Two books seems to be my maximum per week at the moment, and I found one to be excellent, and the other merely competent. The first book was
The Pretender (Jo Harkin), a reimagining of the story of
Lambert Simnel, a Yorkist pretender to the throne during the time of Henry VII. (The Wars of the Roses produced
a lot of random pretenders at various stages). In tone and writing style it reminded me a lot of Hilary Mantel's
Wolf Hall trilogy: lyrical, and in the present tense (the latter of which I usually only tolerate if the writing is really beautiful, which this is, in my opinion), although unlike Mantel's Thomas Cromwell, who knows and understands much more than those around him, Harkin's protagonist is a child, and a rather naive one at that, so hers is a story of the journey from ignorance to rueful understanding of the political machinations of the world. I remembered the broad contours of Simnel's story (like most royal pretenders, he does not have much luck), but she's fleshed it out in a way which feels plausible and perceptive. What I found truly impressive about the book, however, is the way Harkin uses medieval and early modern literature — the various classics of the day, with which Simnel was being tutored by those using him in order to mould him into a plausibly believable Yorkist heir — to shape the story. This is not just in terms of allusions (when her protagonist hits his lowest point, he's reading Boethius's
Consolation of Philosophy, for example), but even in the way the character moves through the narrative, so that there are points that feel more like a sort of
mirror for princes, whereas other times where the story shifts to a courtly romance, and towards the end it reads more like a Renaissance revenge tragedy. It's a really remarkable feat of literary craft, and was a lot of fun to try to spot and anticipate these things.
The second book,
Morgan Is My Name (Sophie Keetch) is the start of a new Arthurian fantasy trilogy, told from — as you can probably tell from the title — the perspective of Morgan Le Fay. There's nothing really wrong with Keetch's book, as she trots her readers through the familiar passages of the tale, and it's always interesting to see which bits of Arthuriana get slotted in where, and which bits get set aside (and speculate as to why), but I can't help but feel that an Arthurian retelling from the perspective of a female character needs to do more than just reiterate that patriarchal honour cultures are dangerous and awful for women, and that changing the point-of-view character from a familiar cycle of tales changes the perspective on events from within that cycle. (Maybe this would feel more groundbreaking to people who didn't read Marion Zimmer Bradley and a bunch of her imitators during their teenage years?) Keetch makes much of the Welsh origins of much of the Arthurian story in her afterward, but there doesn't seem to be much use of any of the Welsh tales I can remember — it's the usual mishmash of medieval and early modern sources, and the usual ahistorical mush of immediate post-Roman Britain politics, much later medieval cultural conventions, and fantasy elements.
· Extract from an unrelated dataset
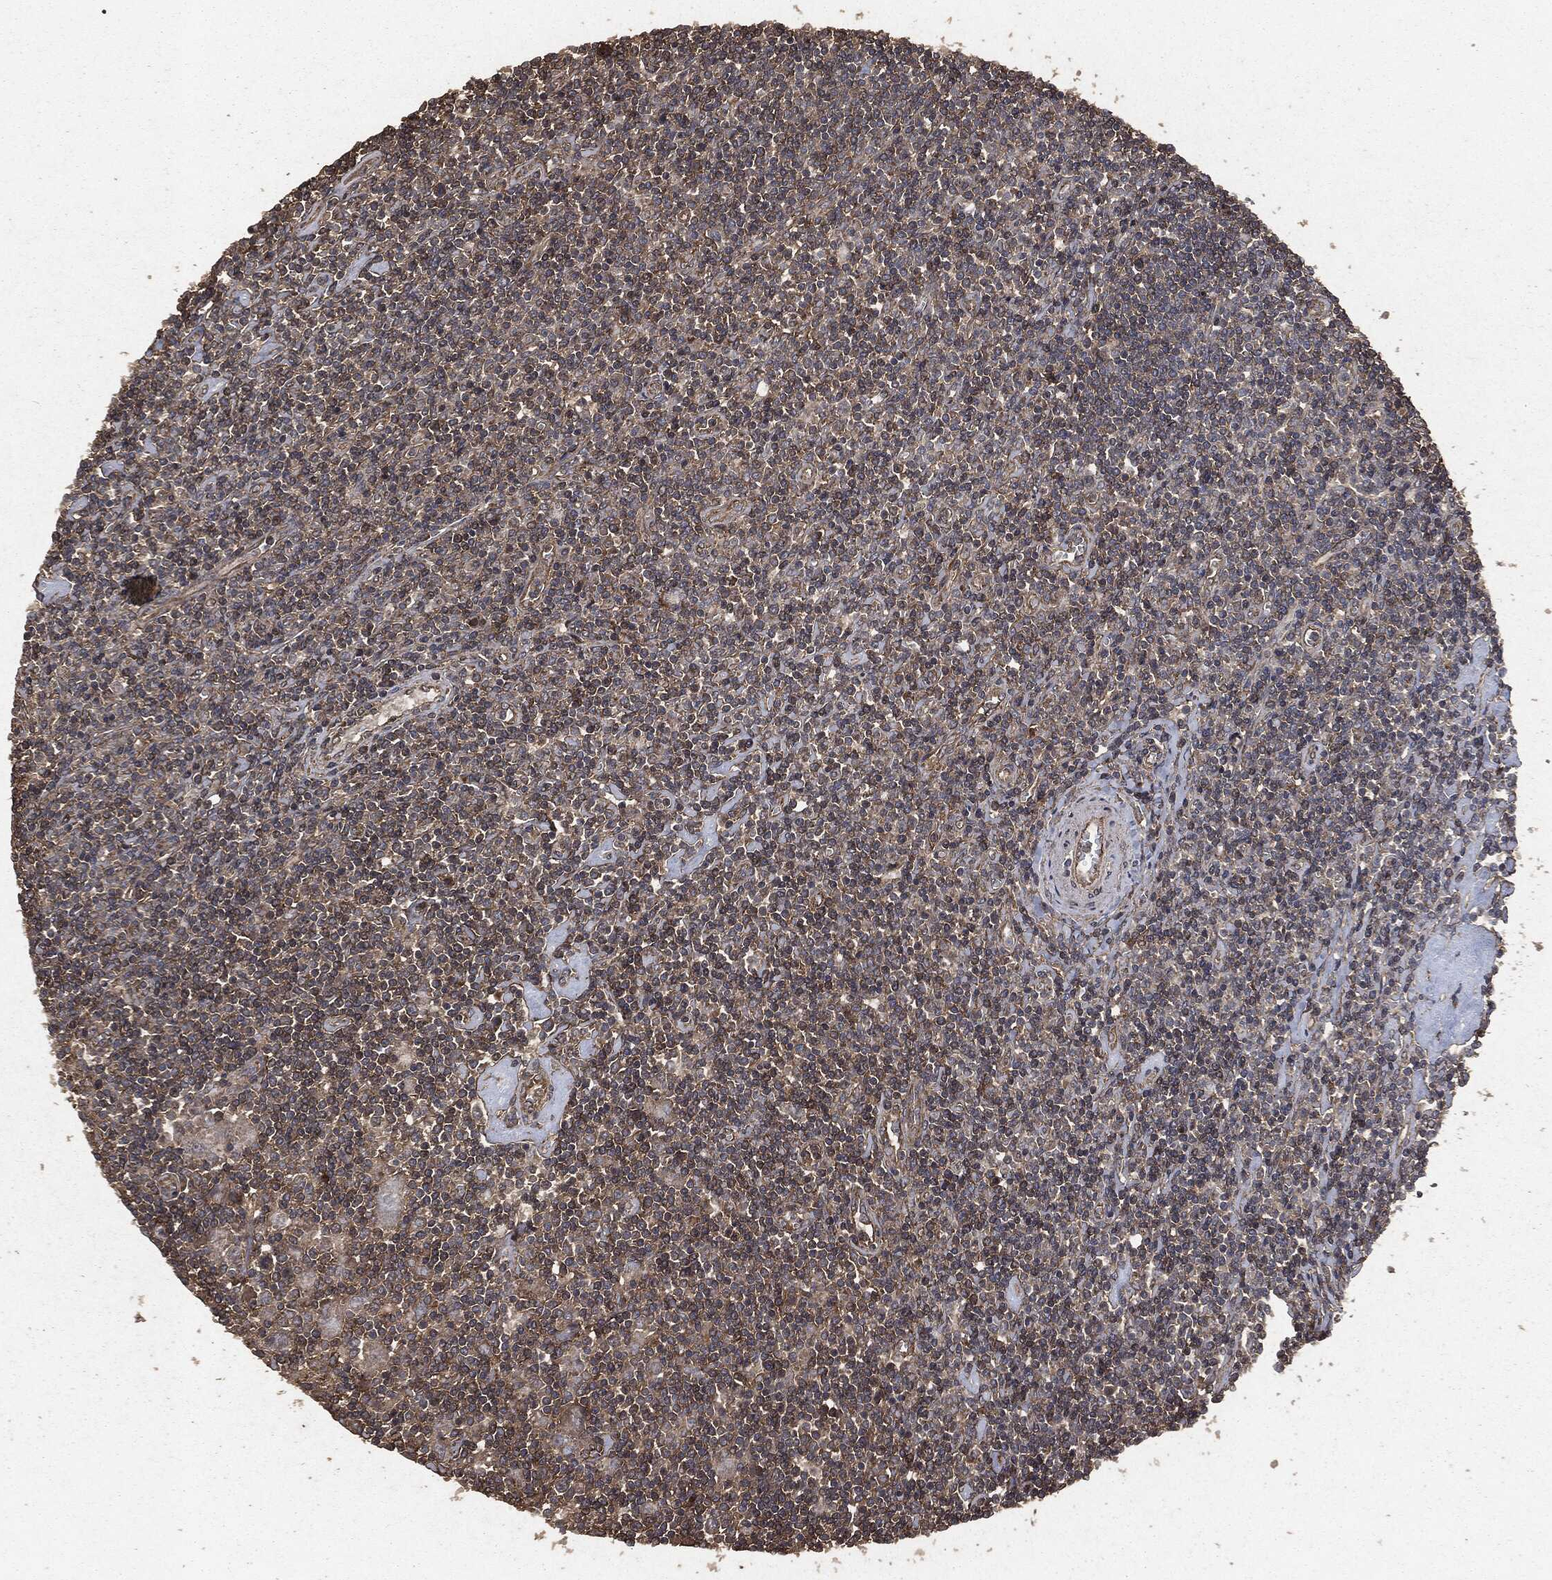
{"staining": {"intensity": "moderate", "quantity": "25%-75%", "location": "cytoplasmic/membranous"}, "tissue": "lymphoma", "cell_type": "Tumor cells", "image_type": "cancer", "snomed": [{"axis": "morphology", "description": "Hodgkin's disease, NOS"}, {"axis": "topography", "description": "Lymph node"}], "caption": "The image shows a brown stain indicating the presence of a protein in the cytoplasmic/membranous of tumor cells in lymphoma.", "gene": "HRAS", "patient": {"sex": "male", "age": 40}}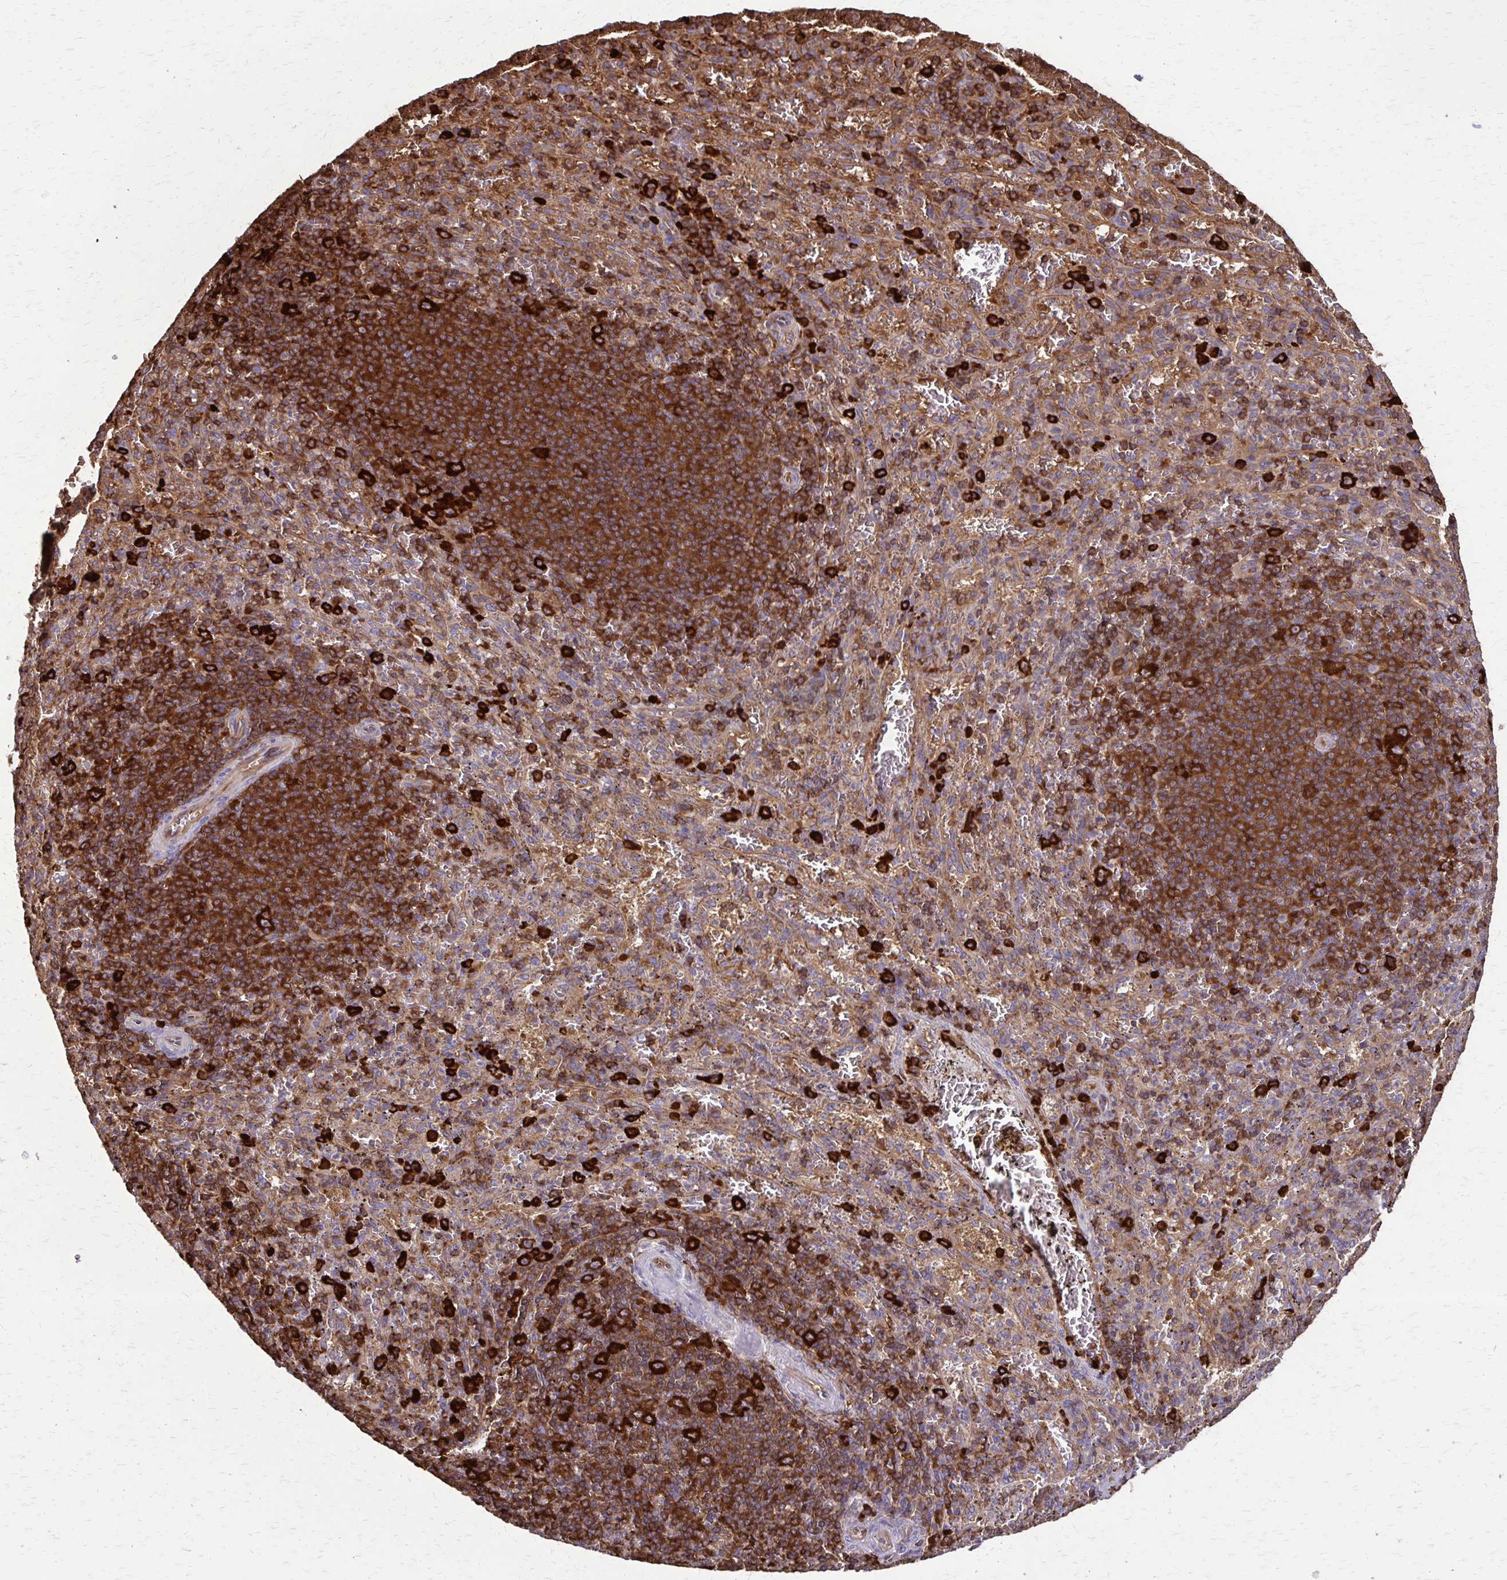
{"staining": {"intensity": "strong", "quantity": "<25%", "location": "cytoplasmic/membranous"}, "tissue": "spleen", "cell_type": "Cells in red pulp", "image_type": "normal", "snomed": [{"axis": "morphology", "description": "Normal tissue, NOS"}, {"axis": "topography", "description": "Spleen"}], "caption": "Brown immunohistochemical staining in normal spleen reveals strong cytoplasmic/membranous staining in approximately <25% of cells in red pulp. (Brightfield microscopy of DAB IHC at high magnification).", "gene": "EEF2", "patient": {"sex": "male", "age": 57}}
Her Morgan is ... fine as a point-of-view character, albeit very much lacking in any flaws beyond perhaps being too impulsive and quick to react emotionally in situations where it would probably serve her better to pause and come up with a clever plan. I'll probably stick with the trilogy, but it's definitely not among the more impressive Arthurian retellings, in my opinion.
I hope everyone has been having lovely weekends, and possibly better luck when it comes to the evenness in quality of their reading material.